The ground tilts, even though it can’t be true. This must be what they mean, someone walking over your grave. She shakes her head sadly, her eyes cast down.

She can’t be, I want to say, but I can’t risk giving myself away.

She’s brought me here to tell me something, and now she seems unable to do so.

‘What are you saying, Liz?’

She begins to speak, but the words escape as a sigh, a breeze of defeat, and her whole body seems to deflate with them, as if she’s crumpling, collapsing in on herself.

‘I didn’t know. I swear.’

‘Didn’t know what?’

She ignores my question. She’s whispering now.

‘He said he never meant to hurt her.’

‘Who? Who said? Hurt who?’

She gazes back towards the car. Anywhere but at me. ‘My father,’ she whispers.

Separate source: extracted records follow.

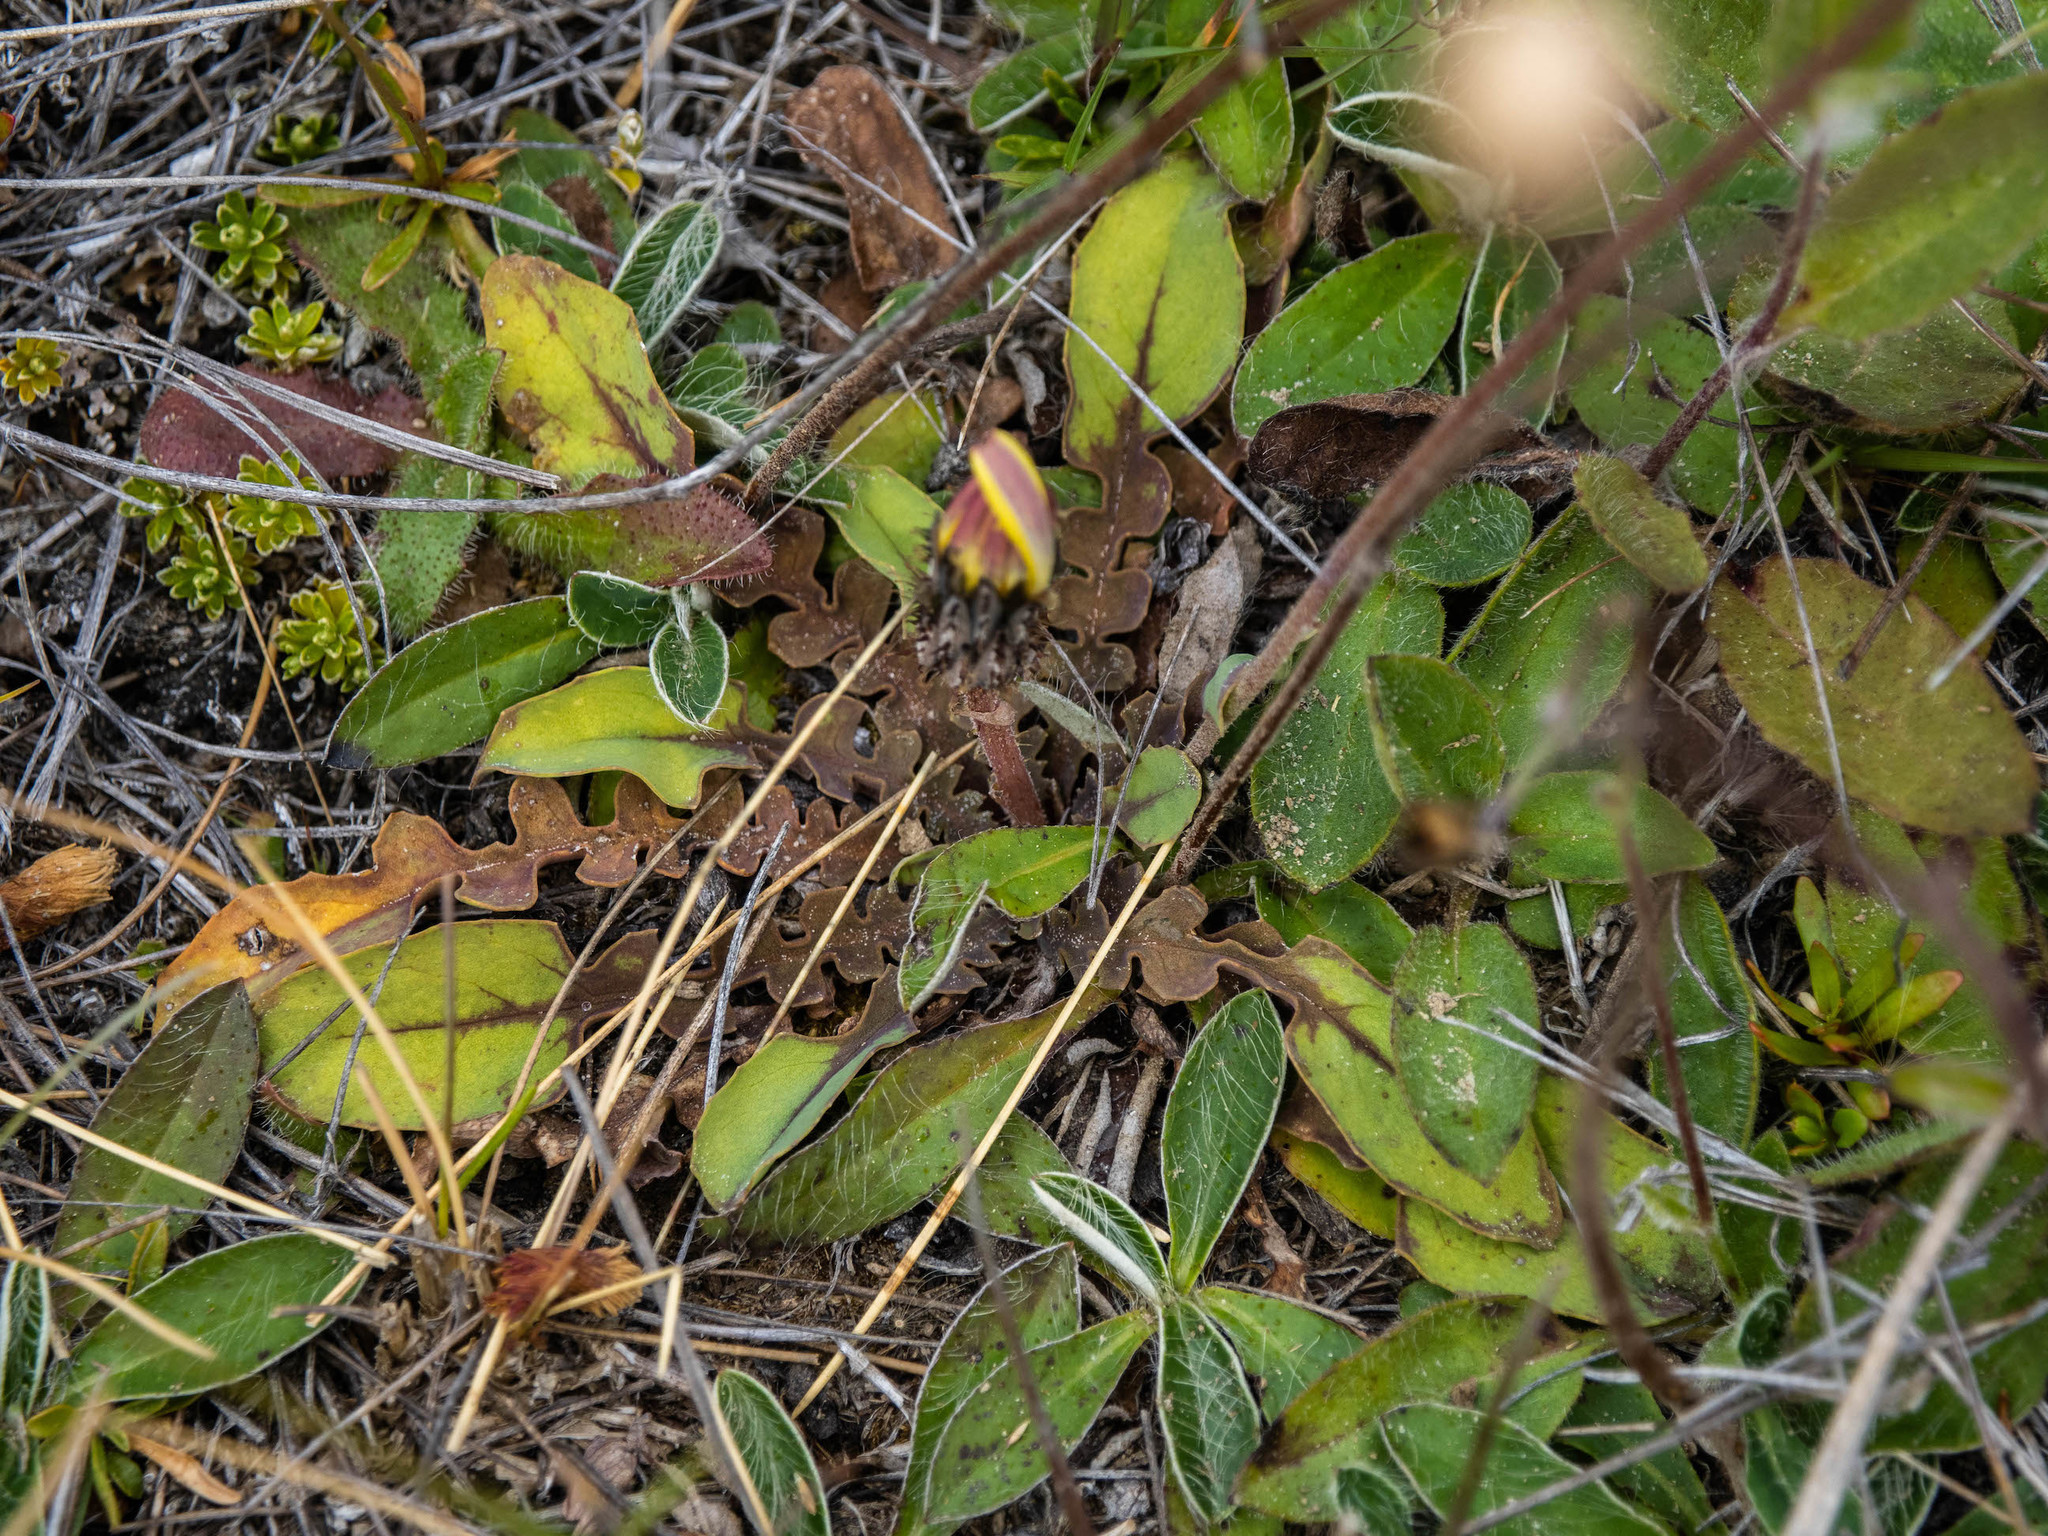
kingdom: Plantae
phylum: Tracheophyta
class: Magnoliopsida
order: Asterales
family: Asteraceae
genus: Sonchus
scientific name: Sonchus novae-zelandiae
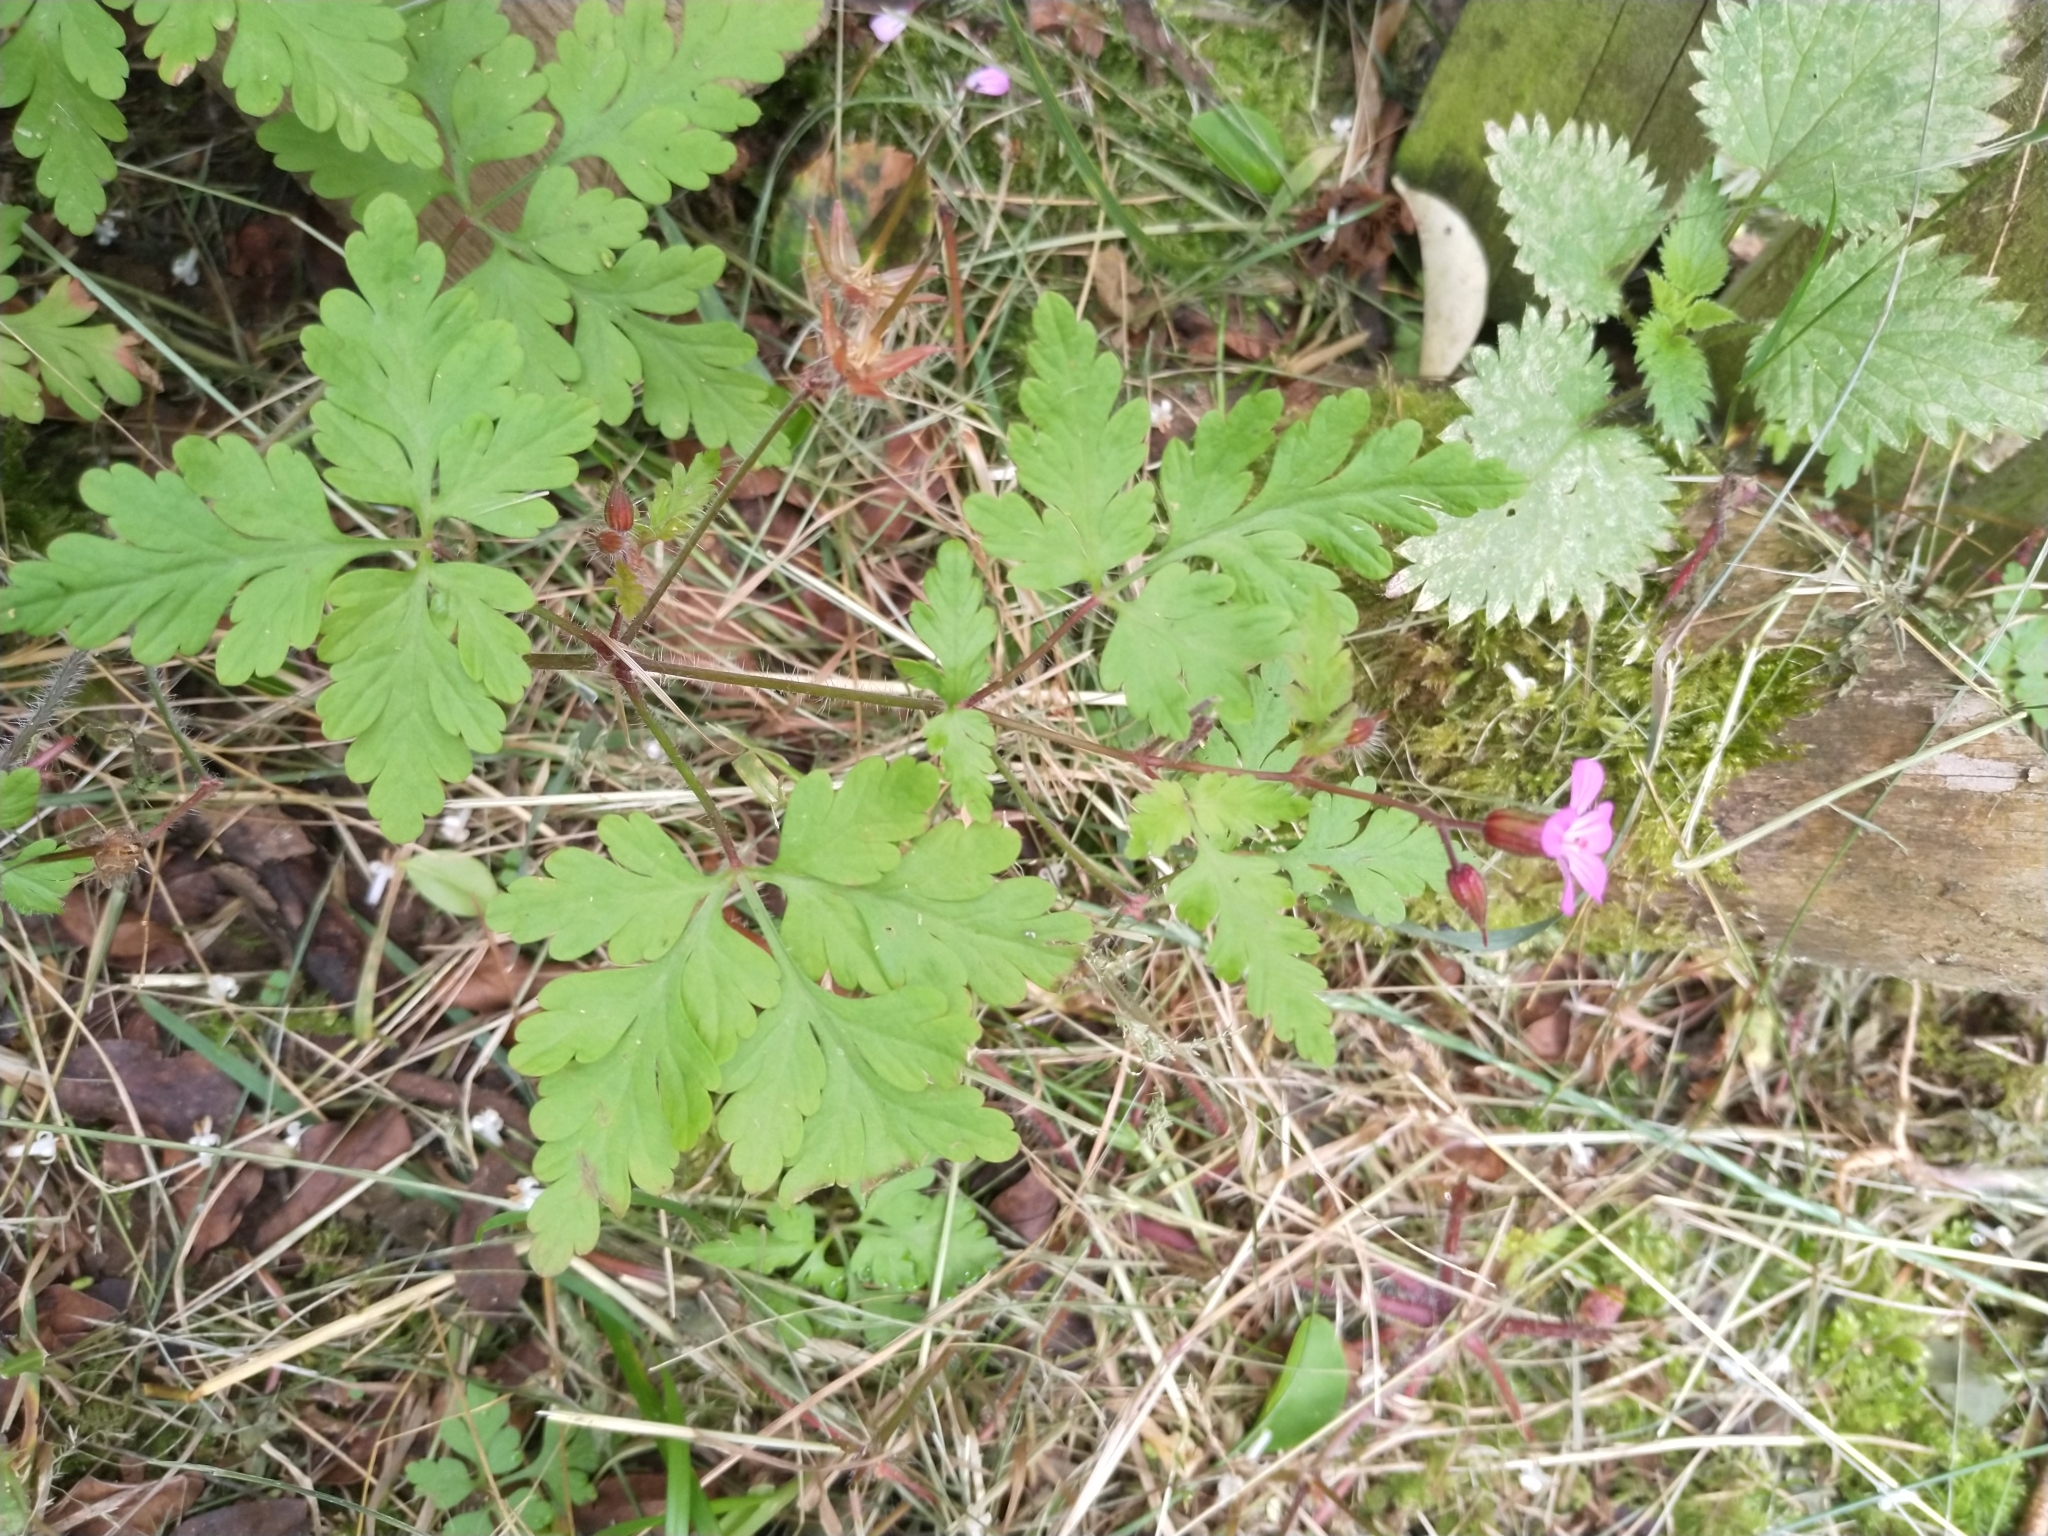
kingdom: Plantae
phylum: Tracheophyta
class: Magnoliopsida
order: Geraniales
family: Geraniaceae
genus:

Her father? I force myself back, into the past. I don’t remember him any more than I remember her. How old would he have been back then? Forties? Fifties? I can imagine him, though, understand what she’s saying. God knows I’ve seen plenty of people like that in my life, with their pudgy jelly-mould skin, their rotten popcorn breath, their slobbering eagerness as they unthreaded their belts and unzipped their trousers.